The huge Check Latency

jakkedup · January 19, 2006, 9:12pm

Nagios looks at the number of checks it has to make, the intervals you have set, and alot of your other nagios.cfg settings and calculates how it can spread them out.
For example, give it 60 checks and 1 minute to perform them, and it will schedule them approximately 1 second apart. Give it 2 minutes, and it will give them 2 seconds apart. But if you have 3 seconds per check, then even with 60 checks, it can’t do it in 2 minutes. Simply impossible no matter what kind of code you have, nagios or ???.

Now, if you give it poor settings like service_reaper_frequency=2, which forces nagios to STOP making checks, and other things, then it takes those into account. Since it’s evident that it’s going to be impossible to make that many checks withing 5 minutes due to having a check exectuion time of 3 seconds, you have no choice but to find the bad service checks. It won’t matter what program you use, it’s your checks that are the problem.

goody · January 20, 2006, 5:17am

But I thought service checks are parallelized/multi-process, and a top/ps would indicate this is the case. Even if a check takes 10 seconds to execute, I can have 20 of them running at once, can’t I? This is Unix, not DOS

If I have 60 checks with a 1 minute interval, but it takes three seconds to complete a check, why not launch three checks every three seconds to get it all done in the one minute interval?

jakkedup · January 20, 2006, 4:14pm

Good point, but it would be a good idea of your calculations didn’t take that into account. That way, you have some cushion. I have no checks that take as long as your longest one does. That is the problem and you need to address it. My guess is, since you are using check_snmp, that you are NOT using the -m option in your commands.

So, paste your check_snmp defintion and also the service defintion that uses check_snmp, and lets’ see why it takes so long to run.

wsanders · January 24, 2006, 7:15pm

Hung service checks will skew latency big time. I’m monitoring about 725 services with an old dual-CPU PIII box, all active checks, and my latencies average less than a second with a max of 20 or so. When a host or two goes down and things start hanging, the average goes up to a few secs and the max rises as well. My Nagios uses about 10 to 12 minutes of CPU per day.

Make sure service_check_timeout is less than a minute, and you might want to tune it all the way down to 20 or 30 secs or so.

t seems like the Nagios scheduler is well written to conserve CPU power but it won’t launch checks quick enough to take advantage of hefty hardware.

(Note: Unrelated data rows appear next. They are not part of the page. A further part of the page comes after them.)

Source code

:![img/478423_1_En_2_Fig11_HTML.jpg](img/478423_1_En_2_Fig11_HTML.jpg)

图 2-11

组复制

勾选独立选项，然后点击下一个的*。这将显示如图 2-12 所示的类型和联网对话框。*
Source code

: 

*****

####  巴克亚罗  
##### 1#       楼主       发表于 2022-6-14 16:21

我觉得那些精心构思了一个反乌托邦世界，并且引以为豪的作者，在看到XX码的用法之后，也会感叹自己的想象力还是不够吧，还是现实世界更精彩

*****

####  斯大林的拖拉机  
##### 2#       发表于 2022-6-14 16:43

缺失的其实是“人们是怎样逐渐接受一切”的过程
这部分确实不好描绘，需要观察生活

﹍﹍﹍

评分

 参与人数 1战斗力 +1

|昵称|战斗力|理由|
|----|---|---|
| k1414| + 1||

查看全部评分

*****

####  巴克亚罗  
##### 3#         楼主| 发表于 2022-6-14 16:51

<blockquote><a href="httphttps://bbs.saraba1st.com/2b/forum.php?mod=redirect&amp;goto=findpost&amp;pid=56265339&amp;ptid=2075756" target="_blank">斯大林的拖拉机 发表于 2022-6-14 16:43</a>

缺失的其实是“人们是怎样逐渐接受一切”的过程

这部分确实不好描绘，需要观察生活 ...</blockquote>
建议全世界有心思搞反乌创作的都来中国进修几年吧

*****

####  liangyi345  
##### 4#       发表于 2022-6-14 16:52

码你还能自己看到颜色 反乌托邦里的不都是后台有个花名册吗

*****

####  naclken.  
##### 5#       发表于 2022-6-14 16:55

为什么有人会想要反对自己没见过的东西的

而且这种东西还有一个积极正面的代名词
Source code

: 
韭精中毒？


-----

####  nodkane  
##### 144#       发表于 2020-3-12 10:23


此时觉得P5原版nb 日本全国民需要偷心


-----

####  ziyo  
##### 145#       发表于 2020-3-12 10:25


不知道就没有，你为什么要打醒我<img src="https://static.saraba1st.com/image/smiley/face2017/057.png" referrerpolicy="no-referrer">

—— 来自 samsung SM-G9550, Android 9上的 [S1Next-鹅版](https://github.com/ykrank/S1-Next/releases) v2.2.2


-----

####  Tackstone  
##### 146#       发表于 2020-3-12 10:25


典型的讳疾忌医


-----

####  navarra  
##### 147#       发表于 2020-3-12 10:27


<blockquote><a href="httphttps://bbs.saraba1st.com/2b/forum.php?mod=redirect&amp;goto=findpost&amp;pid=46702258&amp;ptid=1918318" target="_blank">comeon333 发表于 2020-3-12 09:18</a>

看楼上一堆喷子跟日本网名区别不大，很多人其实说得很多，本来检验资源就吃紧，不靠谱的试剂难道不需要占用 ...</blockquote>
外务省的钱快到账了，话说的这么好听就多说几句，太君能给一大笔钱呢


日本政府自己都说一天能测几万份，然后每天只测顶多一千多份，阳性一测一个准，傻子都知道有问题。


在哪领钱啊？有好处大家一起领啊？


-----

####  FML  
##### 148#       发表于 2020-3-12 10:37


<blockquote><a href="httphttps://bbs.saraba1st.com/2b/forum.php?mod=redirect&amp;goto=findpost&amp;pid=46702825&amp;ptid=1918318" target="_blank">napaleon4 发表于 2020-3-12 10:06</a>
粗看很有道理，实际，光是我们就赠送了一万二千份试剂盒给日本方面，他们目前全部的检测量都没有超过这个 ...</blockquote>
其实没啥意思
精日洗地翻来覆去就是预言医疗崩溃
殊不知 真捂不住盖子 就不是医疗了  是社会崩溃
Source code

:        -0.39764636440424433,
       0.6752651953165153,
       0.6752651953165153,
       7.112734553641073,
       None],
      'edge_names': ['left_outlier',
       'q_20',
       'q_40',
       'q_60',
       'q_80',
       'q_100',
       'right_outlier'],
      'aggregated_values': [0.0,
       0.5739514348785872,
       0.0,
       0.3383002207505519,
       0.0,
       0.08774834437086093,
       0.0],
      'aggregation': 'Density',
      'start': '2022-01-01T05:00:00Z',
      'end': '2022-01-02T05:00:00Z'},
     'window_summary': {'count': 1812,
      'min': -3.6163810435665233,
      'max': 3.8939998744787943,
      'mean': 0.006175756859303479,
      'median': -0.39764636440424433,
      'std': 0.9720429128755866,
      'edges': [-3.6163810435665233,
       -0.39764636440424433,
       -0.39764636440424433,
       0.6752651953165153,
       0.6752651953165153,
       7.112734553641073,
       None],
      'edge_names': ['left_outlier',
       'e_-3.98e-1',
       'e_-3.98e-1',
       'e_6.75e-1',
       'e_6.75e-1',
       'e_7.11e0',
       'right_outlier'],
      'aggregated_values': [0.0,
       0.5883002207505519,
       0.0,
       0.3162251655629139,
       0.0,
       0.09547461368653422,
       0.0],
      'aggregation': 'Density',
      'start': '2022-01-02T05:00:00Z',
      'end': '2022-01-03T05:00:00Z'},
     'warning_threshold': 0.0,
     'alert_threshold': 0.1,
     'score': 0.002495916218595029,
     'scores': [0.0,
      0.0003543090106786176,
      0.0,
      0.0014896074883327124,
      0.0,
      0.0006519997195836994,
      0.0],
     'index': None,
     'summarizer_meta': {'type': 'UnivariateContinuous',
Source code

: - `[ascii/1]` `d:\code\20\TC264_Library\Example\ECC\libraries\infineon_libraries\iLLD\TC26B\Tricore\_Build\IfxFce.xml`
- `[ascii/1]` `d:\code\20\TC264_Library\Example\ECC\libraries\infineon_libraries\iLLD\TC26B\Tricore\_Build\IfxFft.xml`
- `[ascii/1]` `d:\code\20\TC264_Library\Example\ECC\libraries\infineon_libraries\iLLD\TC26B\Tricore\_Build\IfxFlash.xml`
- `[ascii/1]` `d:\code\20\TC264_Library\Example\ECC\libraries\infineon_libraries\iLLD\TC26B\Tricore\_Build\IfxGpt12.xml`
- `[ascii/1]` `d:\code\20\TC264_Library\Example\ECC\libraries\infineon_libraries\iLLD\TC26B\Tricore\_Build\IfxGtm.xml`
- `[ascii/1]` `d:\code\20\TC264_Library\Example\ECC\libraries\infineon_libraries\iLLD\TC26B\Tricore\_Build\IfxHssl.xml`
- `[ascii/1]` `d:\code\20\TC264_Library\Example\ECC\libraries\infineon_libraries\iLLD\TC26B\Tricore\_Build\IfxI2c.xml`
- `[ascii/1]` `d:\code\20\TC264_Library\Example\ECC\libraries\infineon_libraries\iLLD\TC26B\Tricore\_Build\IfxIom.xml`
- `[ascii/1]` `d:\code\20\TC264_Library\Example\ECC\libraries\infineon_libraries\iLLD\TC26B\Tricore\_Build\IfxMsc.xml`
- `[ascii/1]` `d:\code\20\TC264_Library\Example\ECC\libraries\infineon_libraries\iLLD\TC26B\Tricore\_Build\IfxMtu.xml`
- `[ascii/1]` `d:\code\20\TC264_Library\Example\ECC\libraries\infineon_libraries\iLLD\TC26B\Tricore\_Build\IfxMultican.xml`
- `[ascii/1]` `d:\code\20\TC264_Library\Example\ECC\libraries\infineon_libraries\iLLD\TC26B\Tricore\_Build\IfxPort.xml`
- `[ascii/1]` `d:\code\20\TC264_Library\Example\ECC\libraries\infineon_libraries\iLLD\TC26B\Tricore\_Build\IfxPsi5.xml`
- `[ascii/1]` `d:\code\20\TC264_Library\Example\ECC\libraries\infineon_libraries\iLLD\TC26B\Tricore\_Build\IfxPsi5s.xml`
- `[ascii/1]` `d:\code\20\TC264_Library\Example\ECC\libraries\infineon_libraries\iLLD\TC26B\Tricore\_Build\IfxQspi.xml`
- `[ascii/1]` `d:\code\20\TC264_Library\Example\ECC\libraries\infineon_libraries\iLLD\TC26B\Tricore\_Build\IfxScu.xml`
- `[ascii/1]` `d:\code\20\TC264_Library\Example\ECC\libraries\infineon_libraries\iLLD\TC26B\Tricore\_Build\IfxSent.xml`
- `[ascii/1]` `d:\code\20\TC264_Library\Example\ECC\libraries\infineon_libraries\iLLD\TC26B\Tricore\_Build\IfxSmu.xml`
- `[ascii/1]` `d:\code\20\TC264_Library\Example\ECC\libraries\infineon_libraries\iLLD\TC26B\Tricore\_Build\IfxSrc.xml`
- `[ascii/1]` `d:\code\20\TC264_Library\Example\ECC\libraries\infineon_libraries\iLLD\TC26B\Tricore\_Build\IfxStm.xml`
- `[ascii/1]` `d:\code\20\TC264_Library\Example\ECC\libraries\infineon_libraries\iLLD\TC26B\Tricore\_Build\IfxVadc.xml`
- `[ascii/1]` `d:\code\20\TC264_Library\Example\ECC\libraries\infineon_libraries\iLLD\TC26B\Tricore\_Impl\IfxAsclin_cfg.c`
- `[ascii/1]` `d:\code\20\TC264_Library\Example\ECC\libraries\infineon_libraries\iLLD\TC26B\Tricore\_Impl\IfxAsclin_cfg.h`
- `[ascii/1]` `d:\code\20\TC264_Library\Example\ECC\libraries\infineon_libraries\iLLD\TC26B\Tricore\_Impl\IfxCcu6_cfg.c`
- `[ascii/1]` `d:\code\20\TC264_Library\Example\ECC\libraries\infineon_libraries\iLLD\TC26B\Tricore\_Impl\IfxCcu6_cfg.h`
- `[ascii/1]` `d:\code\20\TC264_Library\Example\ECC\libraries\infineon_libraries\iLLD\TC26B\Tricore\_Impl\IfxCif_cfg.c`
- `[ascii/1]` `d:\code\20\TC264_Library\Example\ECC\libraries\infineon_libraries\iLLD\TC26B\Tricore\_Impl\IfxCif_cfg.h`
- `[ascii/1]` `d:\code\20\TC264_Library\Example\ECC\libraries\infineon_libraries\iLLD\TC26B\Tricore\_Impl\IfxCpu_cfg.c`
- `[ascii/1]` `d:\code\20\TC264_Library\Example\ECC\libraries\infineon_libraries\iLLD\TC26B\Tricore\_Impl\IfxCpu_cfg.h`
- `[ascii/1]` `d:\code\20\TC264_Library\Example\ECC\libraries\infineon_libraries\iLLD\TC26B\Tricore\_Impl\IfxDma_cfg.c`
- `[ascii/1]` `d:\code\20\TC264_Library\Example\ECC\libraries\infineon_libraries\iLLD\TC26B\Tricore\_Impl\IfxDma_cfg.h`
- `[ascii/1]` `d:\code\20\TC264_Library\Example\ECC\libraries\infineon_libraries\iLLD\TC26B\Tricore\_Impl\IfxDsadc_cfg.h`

Actually the paramaters supplied with the distro are conservative and won’t take advantage of hefty hardware.
For example service_reaper_frequency defaults to 10 sec which is about right for a smallish system. If I had a dual-Xeon I’d tune this down to 2 or 3 secs to see what happens. The CPU is there to be used!

auto_reschedule_checks: A new feature of v2.0 to “spread out” checks - but I’d just let Nagios “pile on” the processes if I had a fast box.

max_service_check_spread: I tuned this way down to 10 minutes because I was seeing some big delays on startup. This is Nagios 2.0rc2. I seem to have really confused Nagios during the time I was building out my config by stopping and restarting it frequently. Now I make frequenct config file changes, but only restart Nagios once or twice per day.